怪我と病気と波乱の2014‐2015年シーズン、

 

歓喜の世界記録と波乱と怪我の2015‐2016年シーズン

 

怪我と波乱と歓喜の世界記録と世界タイトルの2016‐2017年シーズン

 

。。。えっと、それから

 

世界記録と怪我と波乱と歓喜の五輪タイトルの2017‐2018年シーズン

 

これらを一緒に過ごして感情移入しないわけに行くでしょうか。(否、そんなわけには行きません)

 

それでもやっぱり、自分の役割をわきまえて、大会が始まったら徹底的に選手を(演技中や練習中はリンクで)サポートし、(メディアや周りのプレッシャーから)守る側に回る。
 

実際、平昌の試合が始まる前に、群がるメディアを上手く牽制したり、もったいを付けて焦らしたり、手の内を見せない見事な立ち回りを見せたブライアンでした。私はこの時の彼の働きについて記事(「カーマイケルさんたちも移動中!そして戦いはもう始まっている。」)で言及していますが、冷静な策士である、という面(だけ)を指摘しようとしたのではなく、いつでも彼が自分のスケーターを守るになることを使命としているのだ、と言いたかったのです。

 

その意味ではトレイシーさんもバーケルさんもジスランさんも、一丸となって、クリケットから出場していた選手全員を守っていたのが分かりました。今回のオリンピックはクリケット・クラブのコーチたちにとっても「出陣!」みたいな大舞台だったのではないかと思います。
======
• **課題**:
原文の「実際、平昌の試合が始まる前に」で始まる段落を、主な事実を保ったまま、より短くまとめる。 データは別の出典から取ったものである。

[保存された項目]
======
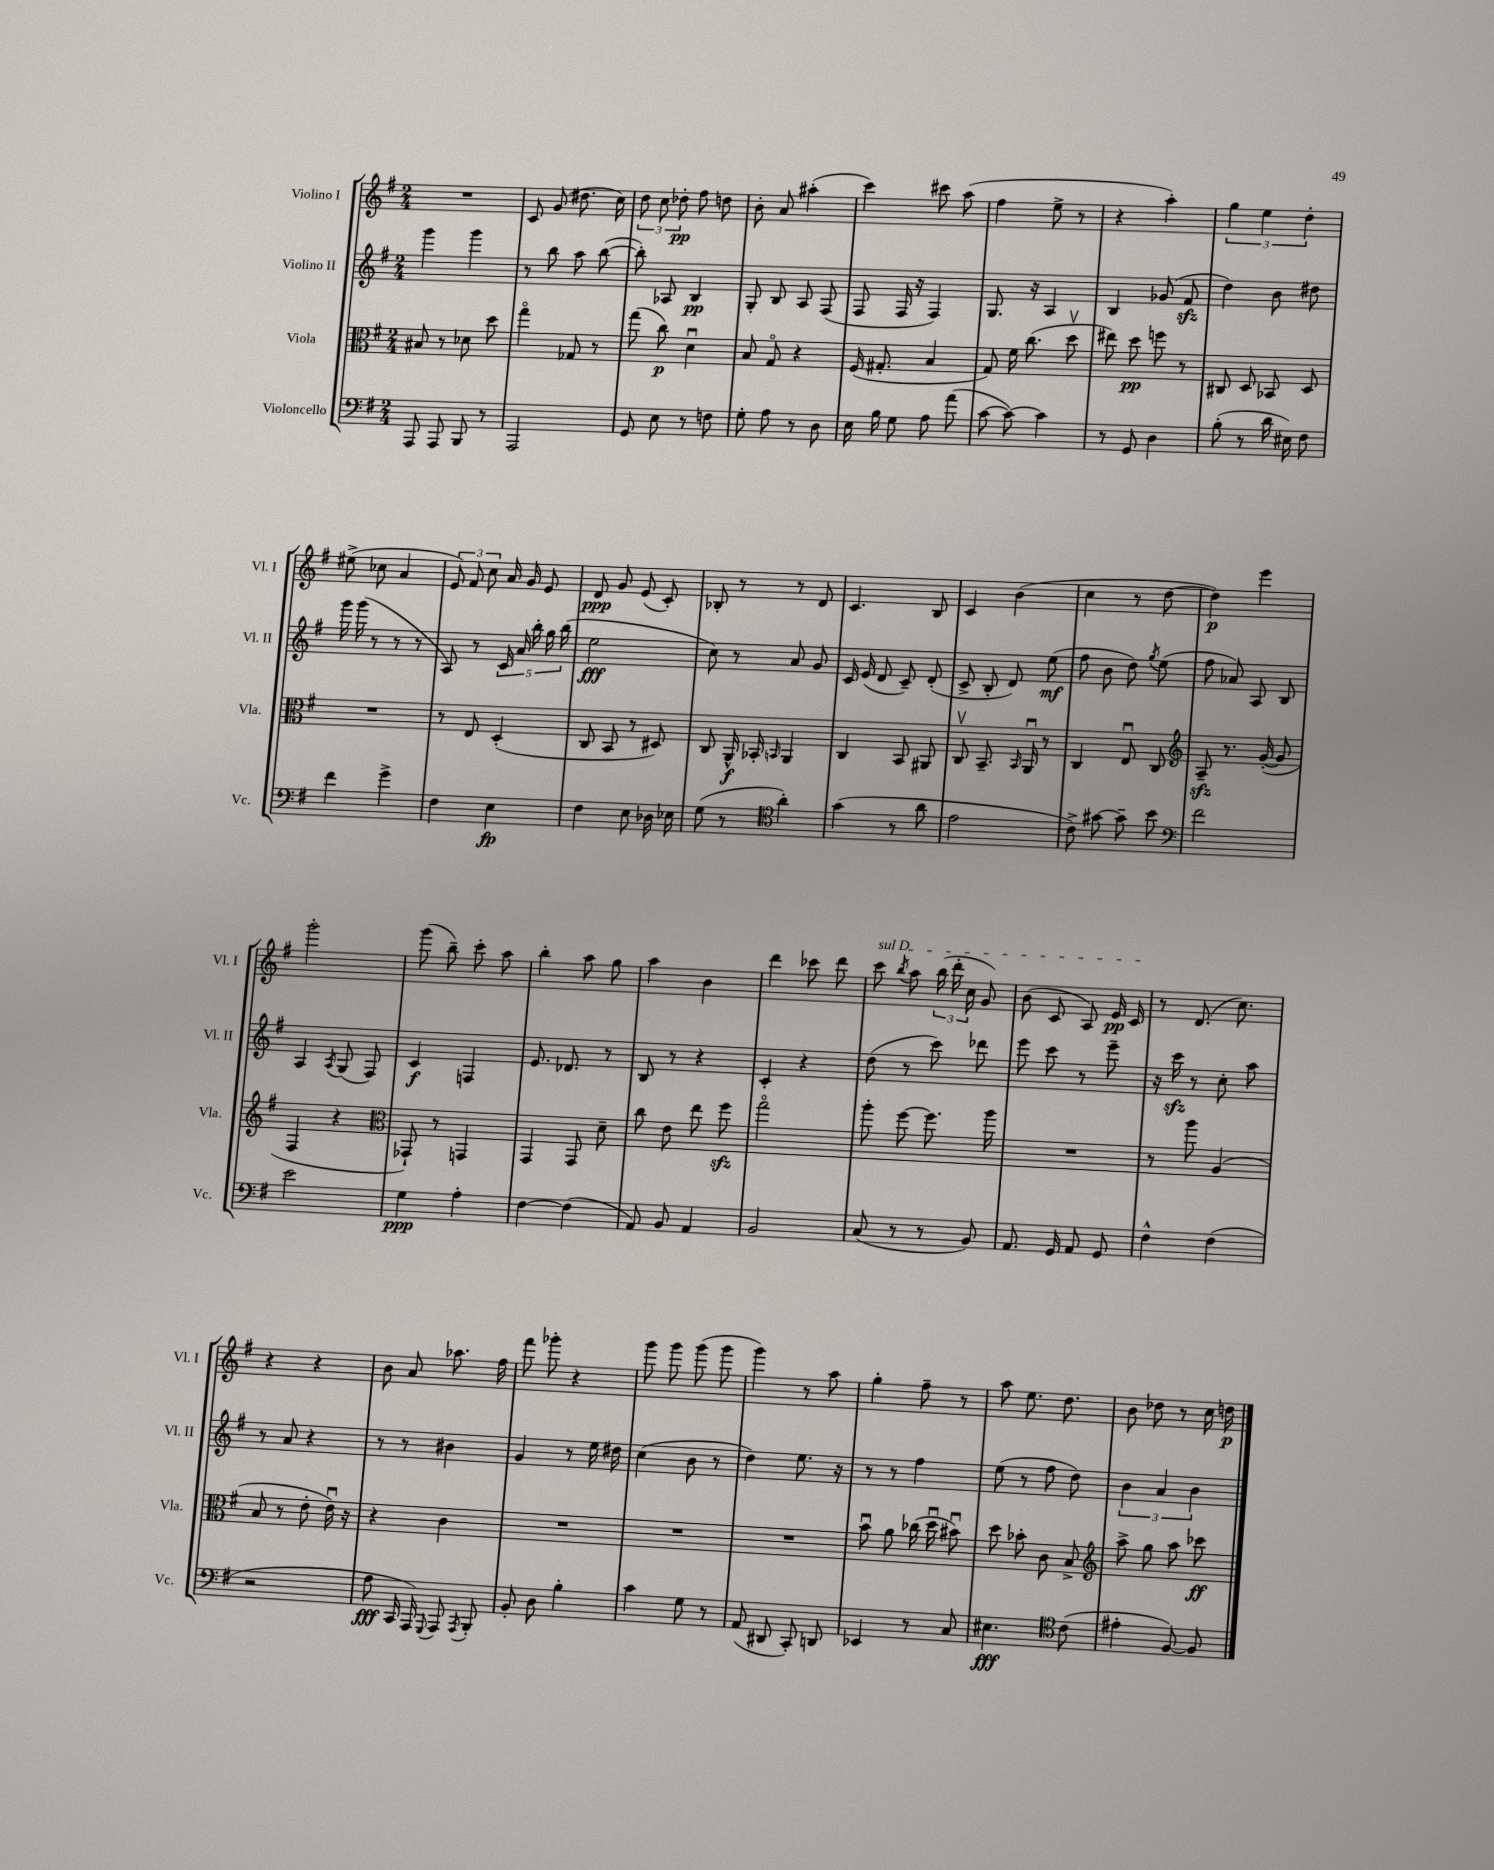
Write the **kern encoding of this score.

**kern	**kern	**kern	**kern
*staff4	*staff3	*staff2	*staff1
*clefF4	*clefC3	*clefG2	*clefG2
*k[f#]	*k[f#]	*k[f#]	*k[f#]
*M2/4	*M2/4	*M2/4	*M2/4
8AAA	8B#	4ggg	2r
8AAA	8r	.	.
8BBB	8d-	4ggg	.
8r	8dd	.	.
=	=	=	=
2AAA	4ggo	8r	8c
.	.	8bb	(8g
.	8G-	8aa	8.dd#
.	8r	([8bb	.
.	.	.	16cc)
=	=	=	=
8GG	(8gg	8bb'])	12dd
.	.	.	12cc
8E	8cc)	8A-	.
.	.	.	12dd-'
8r	4du	4B	8ff#
8F	.	.	8dd
=	=	=	=
8G'	8B	8G'	8b'
8A	8Go	8B	8a
8r	4r	8A	(4aa#'
8D	.	(8F#	.
=	=	=	=
16E	(16F#	8F#	4ccc)
16B	8.G#'	.	.
8G	.	16F#	.
.	.	16r	.
8A	4B	4F#)	8ccc#
(8a	.	.	(8aa
=	=	=	=
[8c	8G)	8.G	4ff#
8c_)	16f#	.	.
.	(8.cc	16r	.
4c]	.	4A	8ee^
.	8ddv	.	8r
=	=	=	=
8r	8ee#)	4B	4r
8GG	8dd	.	.
4D	8ff	(8g-	4aa')
.	8r	8f#	.
=	=	=	=
(8B'	8C#	4dd)	6gg
8r	8D	.	.
.	.	.	6ee
16d	8BB-	8b	.
16E#)	.	.	.
.	.	.	6dd'
8F#	8D	8dd#	.
=	=	=	=
4f#	2r	16ggg	(8ee#^
.	.	(16ggg	.
.	.	8r	8cc-
4g^	.	8r	4a
.	.	8r	.
=	=	=	=
4F#	8r	8A)	12e)
.	.	.	12f#
.	8E	8r	.
.	.	.	12cc
4E	(4D'	20c	16a
.	.	20a	.
.	.	.	16g
.	.	20bb'	.
.	.	.	8e
.	.	20gg	.
.	.	(20bb	.
=	=	=	=
4F#	8C	2ee	8d
.	8BB	.	8g
8E	8r	.	(8e
16D-	8D#)	.	8c')
16E-	.	.	.
=	=	=	=
(8G	8C	8cc)	8B-'
8r	16AA^^	8r	8r
.	16BB-'	.	.
*clefC4	*	*	*
.	16qqBB	.	.
4a')	4AA	8a	8r
.	.	8g	8d
=	=	=	=
(4g	4C	16c	4.c
.	.	(16e	.
.	.	8d	.
8r	8BB	8c~)	.
8a	8AA#	(8d'	8B
=	=	=	=
2e	8Cv	8c^	4c
.	8.BB~	8B'	.
.	.	8d)	(4b
.	16qqBB	.	.
.	16AAu	.	.
.	8r	(8ee	.
=	=	=	=
8c^)	4C	8ff#	4cc
[8g#	.	8b	.
8g#~]	8Eu	8dd)	8r
.	.	8qgg	.
8b	8C	(8ee	[8dd
=	=	=	=
*clefF4	*clefG2	*	*
2f#	8A~	8ff#	4dd])
.	8.r	8a-)	.
.	.	8A	4eee
.	([16g'	.	.
.	8g]	8B	.
=	=	=	=
2e	4F#	4A	2ggg'
.	.	8qA	.
.	4r	(8G	.
.	.	8F#)	.
=	=	=	=
*	*clefC3	*	*
4G	8GG-`)	4c	(8ggg
.	8r	.	8bb~)
4A'	4GG	4F	8ccc'
.	.	.	8aa
=	=	=	=
[4F#	4GG	8.e	4bb'
.	.	8.d-	.
(4F#]	8GG	.	8aa
.	8d~	8r	8gg
=	=	=	=
8AA)	8cc	8B	4aa
8BB	8e	8r	.
4AA	8ee	4r	4b
.	8ff#	.	.
=	=	=	=
2BB	2ggo	4c'	4ddd
.	.	4r	8ccc-
.	.	.	8ddd
=	=	=	=
(8C	8aa'	(8dd	8ccc
.	.	.	8qbb
8r	[8ff#	8r	8aa
8r	8.ff#]	8ccc)	(24bb
.	.	.	24ddd'
.	.	.	24cc
8BB)	.	8ddd-	8g)
.	16aa	.	.
=	=	=	=
8.AA	2r	8eee	(8b
.	.	8ccc	8c
16GG	.	.	.
8AA	.	8r	8A)
8GG	.	8eee~	16e
.	.	.	16c
=	=	=	=
4F#^^	8r	16r	8r
.	.	16ccc	.
.	8aa	8r	(8.d
(4F#	(4A	8cc'	.
.	.	.	8.cc)
.	.	8aa	.
=	=	=	=
2r	8B	8r	4r
.	8r	8a	.
.	8e'	4r	4r
.	16eu)	.	.
.	16r	.	.
=	=	=	=
8A	4r	8r	8b
16CC	.	8r	8a
16AAA)	.	.	.
8qqGGG	.	.	.
8AAA	4c	4b#	8.aa-
8qAAA	.	.	.
8BBB'	.	.	.
.	.	.	16ff#
=	=	=	=
8BB'	2r	4g	8fff#
8D	.	.	8ggg-'
4B'	.	8r	4r
.	.	16ee	.
.	.	16dd#	.
=	=	=	=
4c	2r	(4cc	8ggg
.	.	.	8ggg
8G	.	8b	(8ggg
8r	.	8r	8ggg
=	=	=	=
(8AA	2r	4dd)	4ggg)
8DD#	.	.	.
8CC')	.	8.ee	8r
8DD	.	.	8aa
.	.	16r	.
=	=	=	=
4EE-	8bu	8r	4gg'
.	8a	8r	.
8r	(16cc-	4ff#	8ff#~
.	16ddu	.	.
8C	8b#u)	.	8r
=	=	=	=
4.E#	8dd	(8ee	8aa
.	8b-'	8r	8.ee
.	8c	8ff#	.
.	.	.	8.dd
*clefC4	*	*	*
(8c	8B^	8dd)	.
=	=	=	=
*	*clefG2	*	*
4e#'	8aa^	6b	8b
.	8gg	.	8dd-
.	.	6a	.
[8F#)	8aa	.	8r
.	.	6b	.
8F#]	8ccc-	.	16cc
.	.	.	16dd
==	==	==	==
*-	*-	*-	*-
======
• **回答**:
平昌の試合前、ブライアンは群がるメディアをうまく牽制し、もったいを付けて焦らし、手の内を見せなかった。筆者はこの働きを記事「カーマイケルさんたちも移動中!そして戦いはもう始まっている。」で取り上げた。伝えたかったのは冷静な策士という面だけではない。彼が常に自分のスケーターを守ることを使命としている点である。